*Task brief:* Please reproduce the timeshare trading thread word for word, from "Yeah ... tier" up to and including "to go there!".
*** Extract ***
Yeah ... tier 3s do seem to see the greatest number of resorts.  I have a couple of holiday weeks at a no-name (no preference) beachfront resort in a popular area with very limited supply.  It "sees" way more resorts than my Starwoods, so I like to search with it.  Then, when I see an area with a lot of choices (e.g., Aruba), I use my "nicer" resorts to narrow the search down from a quality perspective.  Unless it's in Europe (where the quality is generally much lower than here in the US), if my Starwoods can't see a resort (tier 4s), I don't want to go there!


----------



## rickandcindy23 (Sep 10, 2010)

But last year SBP could see things that SDO couldn't, because it apparently is/ was(?) a tier 3 trader.  I would say the quality rating is considerably lower than SDO.  But I am not noticing it this year as much, and I don't know why. 

Blue Ridge Village is still my top trader for quality.  I cannot even see most Silver-rated resorts with that week.  It's okay by me.


----------



## eal (Sep 10, 2010)

I bought a 1-br summer week at Poste Montane in Beaver Creek CO for $1 on ebay a few years ago.  It trades consistently for a 1-br at FSA and yesterday I managed to grab a 2-br for February 2011 with it (I LOVE the postings on the Sightings board!)


----------



## jerseygirl (Sep 10, 2010)

rickandcindy23 said:


> But last year SBP could see things that SDO couldn't, because it apparently is/ was(?) a tier 3 trader.  I would say the quality rating is considerably lower than SDO.  But I am not noticing it this year as much, and I don't know why.
> 
> Blue Ridge Village is still my top trader for quality.  I cannot even see most Silver-rated resorts with that week.  It's okay by me.



I've always been able to see the Four Seasons with SBP so I don't think it's a tier 3 (traded into Troon with it in 2008).  Sometimes I have to really play around with various units to distinguish between trading power issues and quality filters ... and even then it's difficult because II is so quirky ... drives me nuts some days!


----------



## kasteer (Sep 13, 2010)

1bdrm Tropic Shores in Daytona Beach, week 10... ebay $1 a few months back (yes, you may probably know this as I've posted it a few times and it's the only thing I own at this time) has MF of $492.  I had visibility to 139,000 units, from 1 bdrm up to 4 bdrm.

I've been watching Massanutten units too.  Summit 4 bdrms are going for $2000 and up on ebay, with MF of just under $700. While other resorts in Massanutten are going for nothing, up to $1000 on ebay... MFs between $400 or so and up to around $600.
*** Records ***
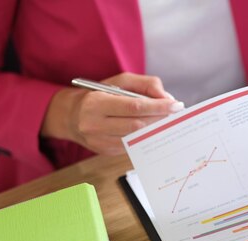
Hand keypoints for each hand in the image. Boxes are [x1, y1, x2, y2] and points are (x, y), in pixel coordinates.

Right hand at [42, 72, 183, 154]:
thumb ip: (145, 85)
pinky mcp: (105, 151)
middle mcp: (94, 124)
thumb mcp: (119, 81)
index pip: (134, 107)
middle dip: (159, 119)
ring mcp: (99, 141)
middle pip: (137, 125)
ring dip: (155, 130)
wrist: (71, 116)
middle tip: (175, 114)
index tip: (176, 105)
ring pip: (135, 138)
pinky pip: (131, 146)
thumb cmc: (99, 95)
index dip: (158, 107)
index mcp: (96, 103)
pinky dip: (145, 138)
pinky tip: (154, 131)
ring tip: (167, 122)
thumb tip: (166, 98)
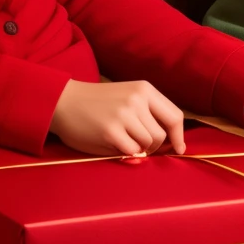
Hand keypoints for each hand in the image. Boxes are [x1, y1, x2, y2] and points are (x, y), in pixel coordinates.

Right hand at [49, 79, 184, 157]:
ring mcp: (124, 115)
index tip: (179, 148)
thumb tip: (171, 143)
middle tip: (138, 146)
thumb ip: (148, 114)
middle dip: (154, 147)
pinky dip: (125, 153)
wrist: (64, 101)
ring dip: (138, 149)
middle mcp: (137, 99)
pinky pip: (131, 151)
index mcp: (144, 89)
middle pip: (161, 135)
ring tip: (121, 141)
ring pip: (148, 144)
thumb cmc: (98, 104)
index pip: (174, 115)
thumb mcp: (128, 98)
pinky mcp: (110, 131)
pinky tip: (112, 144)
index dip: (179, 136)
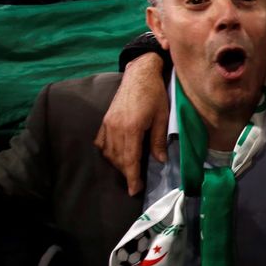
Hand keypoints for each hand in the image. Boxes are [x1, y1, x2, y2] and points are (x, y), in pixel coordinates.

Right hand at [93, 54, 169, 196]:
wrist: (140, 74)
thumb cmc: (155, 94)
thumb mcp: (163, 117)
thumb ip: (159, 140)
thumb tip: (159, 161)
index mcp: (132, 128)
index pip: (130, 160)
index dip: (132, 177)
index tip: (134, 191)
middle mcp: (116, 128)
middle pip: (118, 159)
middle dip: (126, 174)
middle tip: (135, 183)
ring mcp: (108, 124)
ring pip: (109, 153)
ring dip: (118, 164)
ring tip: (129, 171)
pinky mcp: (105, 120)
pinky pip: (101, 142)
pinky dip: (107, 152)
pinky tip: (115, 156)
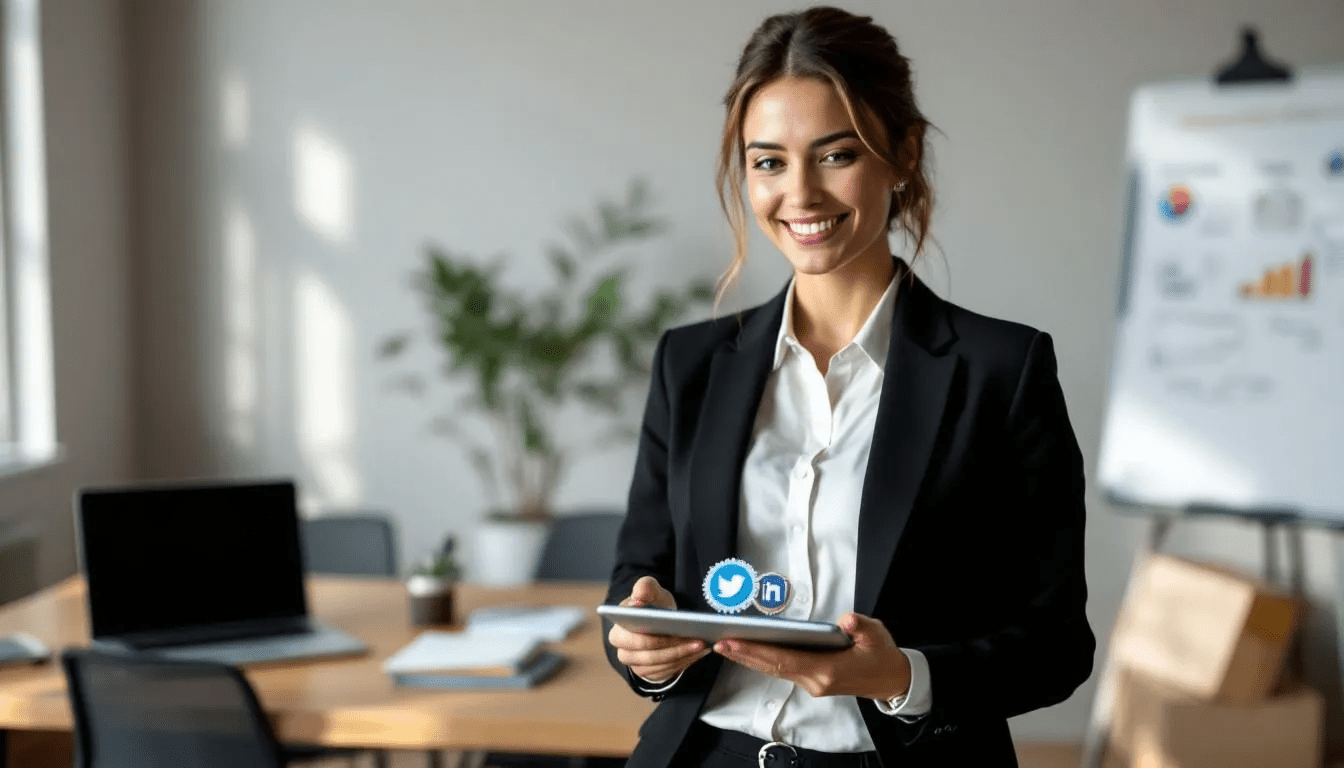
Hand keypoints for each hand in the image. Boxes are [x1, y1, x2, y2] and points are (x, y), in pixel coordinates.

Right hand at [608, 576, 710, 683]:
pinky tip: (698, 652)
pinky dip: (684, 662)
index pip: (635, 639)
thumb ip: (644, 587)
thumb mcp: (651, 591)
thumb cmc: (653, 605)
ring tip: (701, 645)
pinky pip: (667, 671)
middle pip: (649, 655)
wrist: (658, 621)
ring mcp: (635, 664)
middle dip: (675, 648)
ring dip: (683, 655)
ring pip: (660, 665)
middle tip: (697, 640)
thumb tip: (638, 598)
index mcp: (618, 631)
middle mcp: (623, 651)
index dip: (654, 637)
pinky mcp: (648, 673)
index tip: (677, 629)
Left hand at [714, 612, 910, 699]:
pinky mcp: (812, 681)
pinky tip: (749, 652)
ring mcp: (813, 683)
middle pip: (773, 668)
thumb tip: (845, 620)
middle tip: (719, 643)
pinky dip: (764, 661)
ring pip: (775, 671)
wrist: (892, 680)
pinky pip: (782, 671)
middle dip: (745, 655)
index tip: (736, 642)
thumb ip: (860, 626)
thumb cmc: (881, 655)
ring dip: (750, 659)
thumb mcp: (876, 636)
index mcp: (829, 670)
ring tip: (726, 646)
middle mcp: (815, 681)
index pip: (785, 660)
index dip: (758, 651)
***
*Task response:*
Yeah ... tier 3s do seem to see the greatest number of resorts.  I have a couple of holiday weeks at a no-name (no preference) beachfront resort in a popular area with very limited supply.  It "sees" way more resorts than my Starwoods, so I like to search with it.  Then, when I see an area with a lot of choices (e.g., Aruba), I use my "nicer" resorts to narrow the search down from a quality perspective.  Unless it's in Europe (where the quality is generally much lower than here in the US), if my Starwoods can't see a resort (tier 4s), I don't want to go there!